Thanks for the detailed explanation about the colours that is very helpful and explains what I am seeing.

So what I am seeing (and maybe I am doing something wrong?) but basically adding the 'dma_display->flipDMABuffer()' method causes the main loop to slow down so I am unable to process as many frames as I can without it, When I say frame I mean reading in a frame of data from the SPI bus then copying it to the display buffer via 'drawPixel' without 'dma_display->flipDMABuffer()' and double_buff set to false I can easily get about 90 frames per second displayed. But when I enable the double_buff and add back the 'dma_display->flipDMABuffer()' it drops to about 60fps almost as if this method is blocking or delaying the main loop somehow. I fully understand all it should be doing it swapping the DMA buffers pointers and this should be instant but for some reason in my tests it seems to really slow the main loop down for some reason.

I can see the same thing with very basic tests ie just drawing the text "test" then running this in the main loop with and without double buffering and the double buffering version is always a lot slower in the loop processing. (so not the refresh rate of the display, but the speed it can process the main loop() and process one frame of my image. Hope that sort of makes sense?

Ah I shall indeed grab a S3 dev board and run some more tests, thanks for the suggestion!
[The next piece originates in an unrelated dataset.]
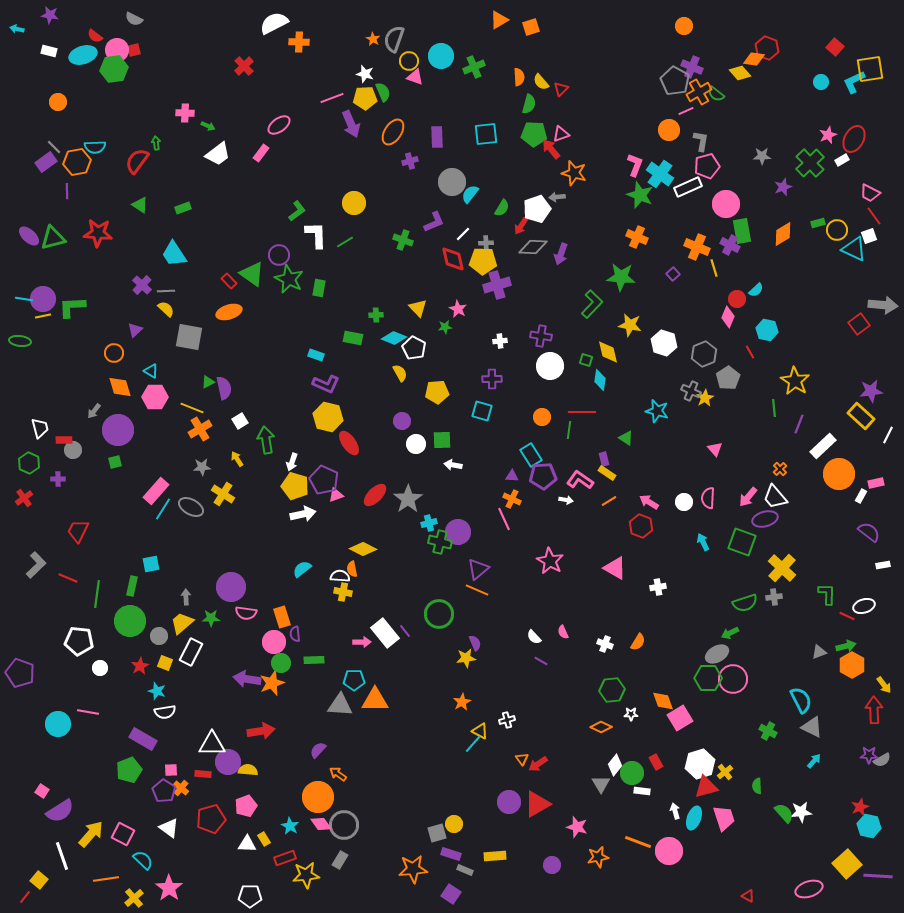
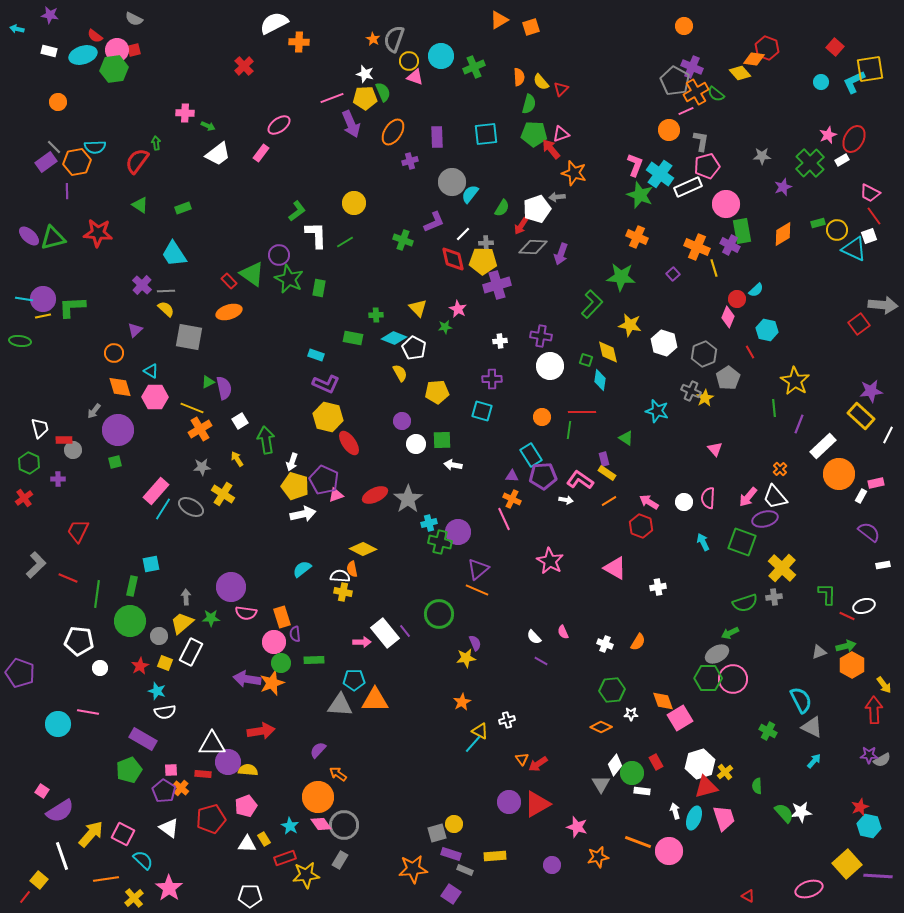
orange cross at (699, 92): moved 3 px left
red ellipse at (375, 495): rotated 20 degrees clockwise
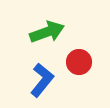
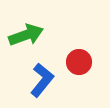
green arrow: moved 21 px left, 3 px down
You are right, I somehow forgot about the wait.

here

You could try to remove this line of code. There might be some glitches introduced, if you write to a part of the framebuffer, which will be shown one more time.
When you first print to a Canvas and later print the whole canvas to the framebuffer, there shouldn't be an issue. At least if the panel framerate is not a lot slower than you graphics frame rate.

Or if you are a good programmer and know the ESP RTOS or Free RTOS quite well, you could try to solve the issue by using multiple Tasks and Semaphors

Removing the while has really helped and not seeing any weird artifacts yet, Thanks :)
I'll also try a S3 see if I can squeeze little more speed out of it :D

I don't think the buffer flip is ever going to be perfect without some low level programming and logic output analysis. Not something I have the means or time to investigate.

No problem it looks very good to me thank you :) Just the minor speed issue which is now fixed by removing the while loop.